• Extracted information:

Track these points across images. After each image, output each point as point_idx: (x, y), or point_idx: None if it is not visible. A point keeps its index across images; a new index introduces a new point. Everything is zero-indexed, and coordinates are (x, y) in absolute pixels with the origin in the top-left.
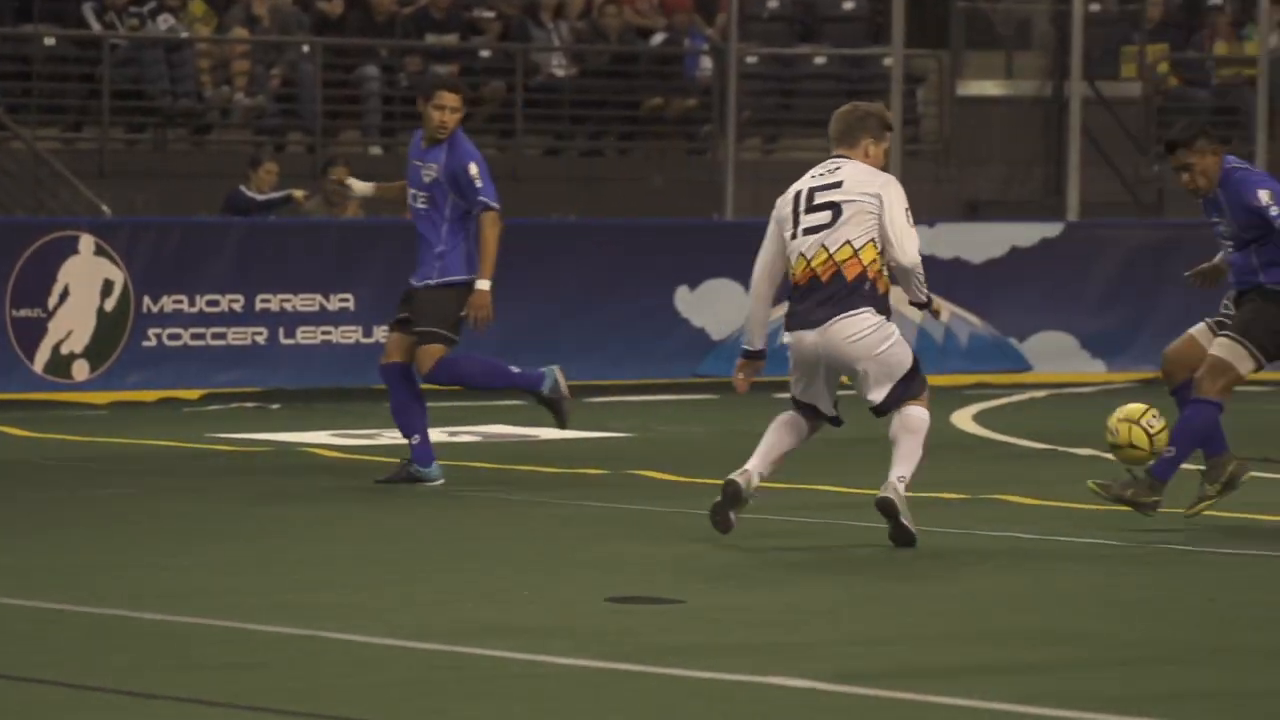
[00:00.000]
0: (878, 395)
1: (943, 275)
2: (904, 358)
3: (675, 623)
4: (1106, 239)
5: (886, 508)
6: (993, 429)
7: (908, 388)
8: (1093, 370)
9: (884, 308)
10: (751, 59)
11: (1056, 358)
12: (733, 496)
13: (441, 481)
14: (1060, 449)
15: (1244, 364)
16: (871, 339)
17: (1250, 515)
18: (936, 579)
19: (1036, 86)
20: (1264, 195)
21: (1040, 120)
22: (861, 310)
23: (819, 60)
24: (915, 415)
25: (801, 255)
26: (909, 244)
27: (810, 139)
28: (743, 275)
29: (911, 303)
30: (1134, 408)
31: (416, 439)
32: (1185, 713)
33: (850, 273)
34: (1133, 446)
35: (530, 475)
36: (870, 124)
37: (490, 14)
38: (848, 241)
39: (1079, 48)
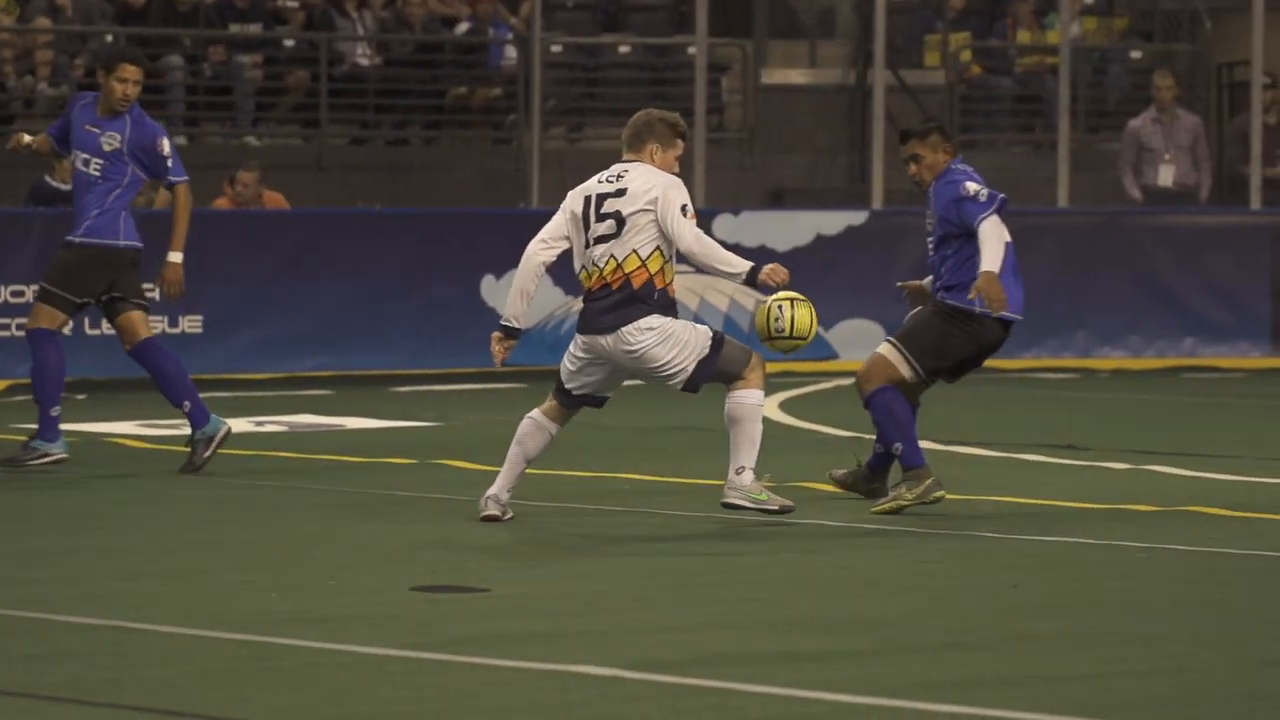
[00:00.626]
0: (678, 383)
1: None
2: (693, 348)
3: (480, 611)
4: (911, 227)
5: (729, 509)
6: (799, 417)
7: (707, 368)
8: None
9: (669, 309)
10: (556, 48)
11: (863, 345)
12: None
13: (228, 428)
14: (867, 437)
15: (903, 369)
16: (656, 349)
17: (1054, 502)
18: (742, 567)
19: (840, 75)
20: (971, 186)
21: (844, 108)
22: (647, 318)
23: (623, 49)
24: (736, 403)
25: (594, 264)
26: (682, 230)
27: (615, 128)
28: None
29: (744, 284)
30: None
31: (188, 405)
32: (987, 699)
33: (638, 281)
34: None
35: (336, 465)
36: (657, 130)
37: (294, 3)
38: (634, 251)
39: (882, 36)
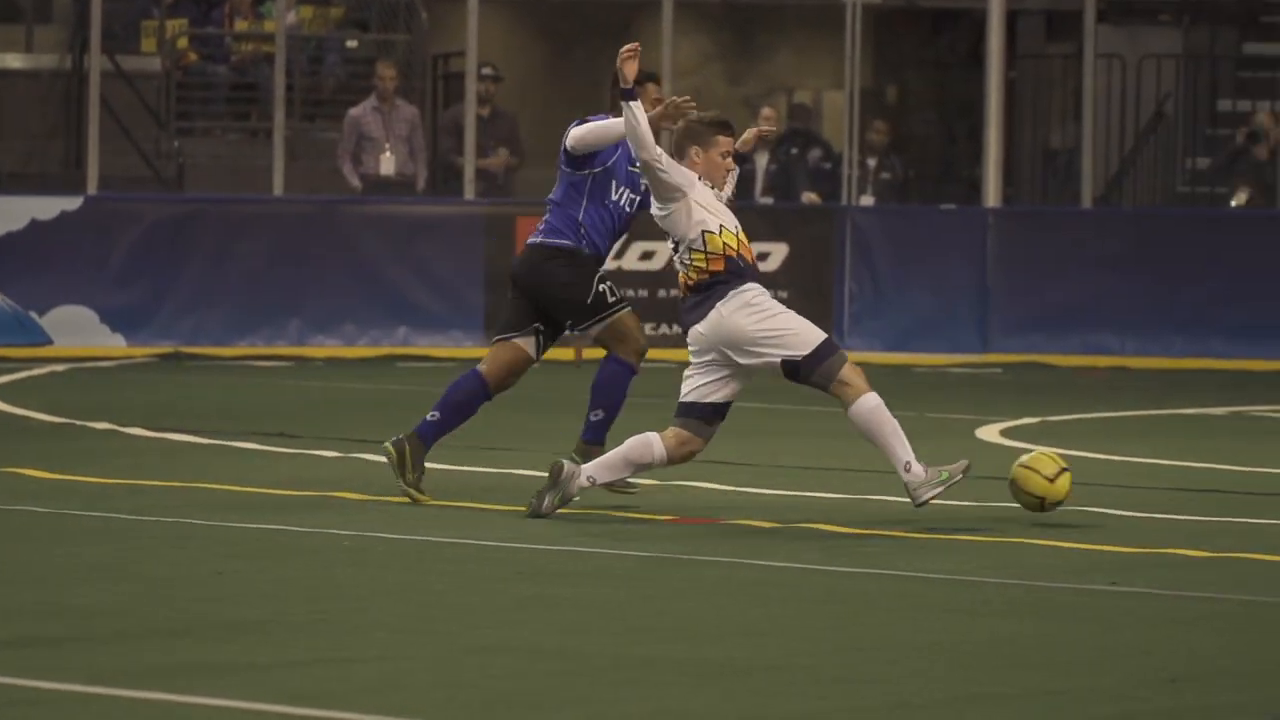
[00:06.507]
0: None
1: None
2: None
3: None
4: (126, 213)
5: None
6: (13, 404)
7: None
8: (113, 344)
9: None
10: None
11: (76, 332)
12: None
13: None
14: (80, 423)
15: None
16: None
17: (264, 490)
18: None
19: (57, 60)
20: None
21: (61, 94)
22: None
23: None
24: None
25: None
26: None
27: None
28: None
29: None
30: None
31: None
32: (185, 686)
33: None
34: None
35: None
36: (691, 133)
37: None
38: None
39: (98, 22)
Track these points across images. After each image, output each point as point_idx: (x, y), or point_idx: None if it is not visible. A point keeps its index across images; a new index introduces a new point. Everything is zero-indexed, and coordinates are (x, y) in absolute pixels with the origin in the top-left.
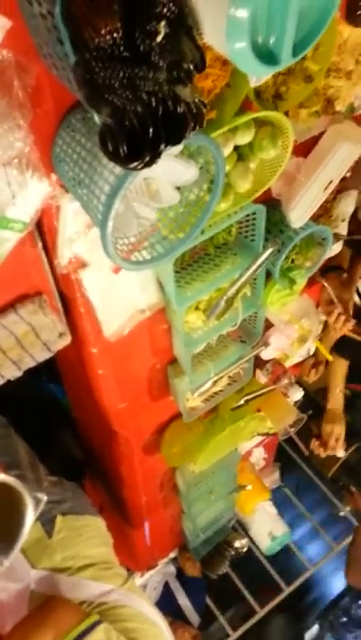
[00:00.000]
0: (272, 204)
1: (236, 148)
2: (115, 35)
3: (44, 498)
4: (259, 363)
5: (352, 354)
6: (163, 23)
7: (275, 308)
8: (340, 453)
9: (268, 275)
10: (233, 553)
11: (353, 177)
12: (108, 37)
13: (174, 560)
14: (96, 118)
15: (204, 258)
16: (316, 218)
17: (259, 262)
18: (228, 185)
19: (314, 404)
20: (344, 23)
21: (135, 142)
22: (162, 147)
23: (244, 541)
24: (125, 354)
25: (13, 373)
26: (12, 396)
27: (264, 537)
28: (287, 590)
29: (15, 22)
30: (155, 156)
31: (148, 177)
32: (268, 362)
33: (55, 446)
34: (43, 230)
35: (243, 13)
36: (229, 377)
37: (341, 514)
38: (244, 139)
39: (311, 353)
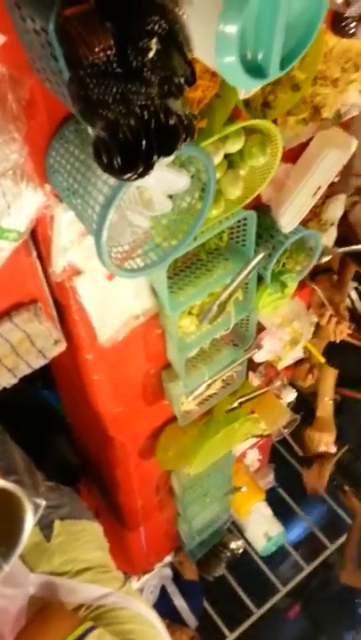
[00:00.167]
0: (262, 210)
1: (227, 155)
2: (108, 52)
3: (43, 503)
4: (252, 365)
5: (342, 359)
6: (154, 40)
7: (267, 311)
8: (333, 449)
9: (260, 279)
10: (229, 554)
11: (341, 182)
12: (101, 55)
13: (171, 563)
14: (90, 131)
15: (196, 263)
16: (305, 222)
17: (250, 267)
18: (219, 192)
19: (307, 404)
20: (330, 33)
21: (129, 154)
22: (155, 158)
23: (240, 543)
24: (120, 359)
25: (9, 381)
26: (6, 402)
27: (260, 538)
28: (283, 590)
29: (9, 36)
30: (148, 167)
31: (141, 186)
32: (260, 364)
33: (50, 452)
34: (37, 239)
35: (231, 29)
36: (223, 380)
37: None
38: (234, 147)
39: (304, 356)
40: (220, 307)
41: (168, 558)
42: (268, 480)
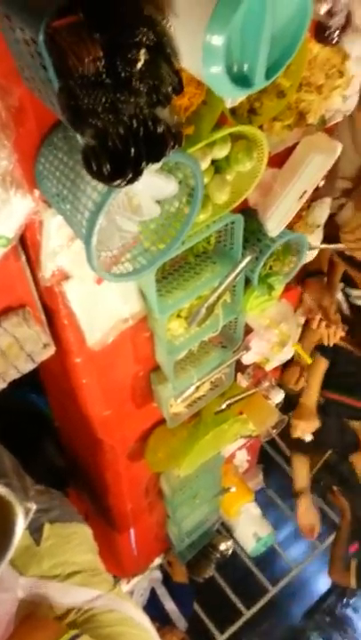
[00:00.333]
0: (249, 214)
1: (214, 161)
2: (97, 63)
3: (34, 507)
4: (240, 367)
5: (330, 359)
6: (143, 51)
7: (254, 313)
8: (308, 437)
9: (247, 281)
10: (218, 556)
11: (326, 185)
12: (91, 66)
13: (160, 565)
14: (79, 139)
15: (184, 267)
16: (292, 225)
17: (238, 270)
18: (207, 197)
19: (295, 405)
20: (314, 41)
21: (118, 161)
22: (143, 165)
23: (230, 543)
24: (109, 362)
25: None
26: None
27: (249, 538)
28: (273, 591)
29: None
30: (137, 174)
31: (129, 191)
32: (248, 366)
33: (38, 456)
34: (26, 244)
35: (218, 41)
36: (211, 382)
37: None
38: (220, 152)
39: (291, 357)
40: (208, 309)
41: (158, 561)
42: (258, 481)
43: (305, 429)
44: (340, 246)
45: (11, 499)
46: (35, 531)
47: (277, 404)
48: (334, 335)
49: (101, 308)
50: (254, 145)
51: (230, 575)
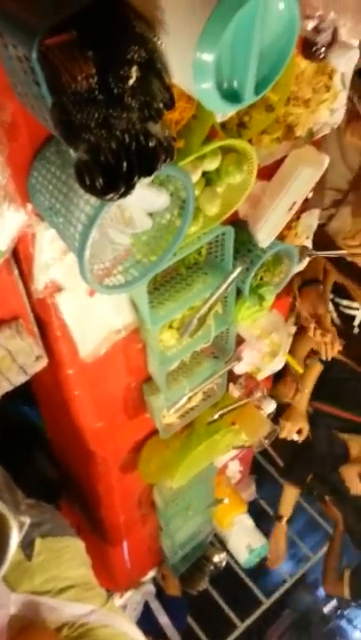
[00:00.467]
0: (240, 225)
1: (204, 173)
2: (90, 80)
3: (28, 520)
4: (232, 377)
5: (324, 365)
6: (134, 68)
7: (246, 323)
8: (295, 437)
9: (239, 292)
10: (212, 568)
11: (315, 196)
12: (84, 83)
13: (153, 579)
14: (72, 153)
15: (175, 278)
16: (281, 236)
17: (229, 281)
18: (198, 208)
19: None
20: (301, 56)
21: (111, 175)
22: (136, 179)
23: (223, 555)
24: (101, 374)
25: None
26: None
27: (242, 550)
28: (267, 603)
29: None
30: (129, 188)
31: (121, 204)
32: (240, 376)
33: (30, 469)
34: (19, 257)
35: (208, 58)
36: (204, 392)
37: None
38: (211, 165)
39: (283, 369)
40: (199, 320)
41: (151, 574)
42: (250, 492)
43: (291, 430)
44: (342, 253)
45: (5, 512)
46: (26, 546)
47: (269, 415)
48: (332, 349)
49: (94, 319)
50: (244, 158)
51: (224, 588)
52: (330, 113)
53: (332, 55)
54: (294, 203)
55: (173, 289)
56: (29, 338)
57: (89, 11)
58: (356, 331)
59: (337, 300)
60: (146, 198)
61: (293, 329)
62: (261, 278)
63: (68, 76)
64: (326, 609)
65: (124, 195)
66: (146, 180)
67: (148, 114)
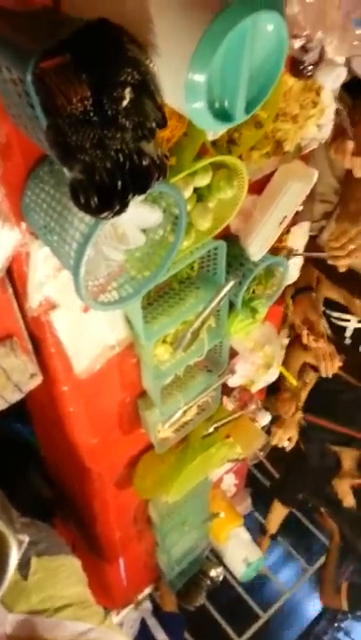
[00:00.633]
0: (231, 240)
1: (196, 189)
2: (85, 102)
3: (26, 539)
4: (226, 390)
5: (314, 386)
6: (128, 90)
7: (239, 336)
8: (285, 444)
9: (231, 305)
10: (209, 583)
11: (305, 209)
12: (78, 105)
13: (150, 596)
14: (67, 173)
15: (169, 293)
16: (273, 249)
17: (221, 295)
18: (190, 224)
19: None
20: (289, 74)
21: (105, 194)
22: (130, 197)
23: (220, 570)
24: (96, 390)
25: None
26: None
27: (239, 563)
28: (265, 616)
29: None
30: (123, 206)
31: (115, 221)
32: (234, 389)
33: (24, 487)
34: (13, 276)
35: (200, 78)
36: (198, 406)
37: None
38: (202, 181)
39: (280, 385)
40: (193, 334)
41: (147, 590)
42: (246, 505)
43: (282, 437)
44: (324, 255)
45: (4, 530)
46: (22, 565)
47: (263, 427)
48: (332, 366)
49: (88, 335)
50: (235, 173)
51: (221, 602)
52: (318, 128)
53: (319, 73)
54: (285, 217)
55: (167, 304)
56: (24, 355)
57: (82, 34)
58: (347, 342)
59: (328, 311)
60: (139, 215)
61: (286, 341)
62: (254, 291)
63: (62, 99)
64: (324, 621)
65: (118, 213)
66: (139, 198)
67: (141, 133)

• Exercise brief: Write out again exactly the lines from the start of the data above through the line containing "6: (993, 429)", inclusive, excluding any pictures.

• Response to the exercise:
Track these points across images. After each image, output each point as point_idx: (x, y), or point_idx: None if it is not visible. A point keeps its index across images; a new index introduces a new point. Everything is zero-indexed, and coordinates are (x, y) in absolute pixels with the origin in the top-left.
[00:00.000]
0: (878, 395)
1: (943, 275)
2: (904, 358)
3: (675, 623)
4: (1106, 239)
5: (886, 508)
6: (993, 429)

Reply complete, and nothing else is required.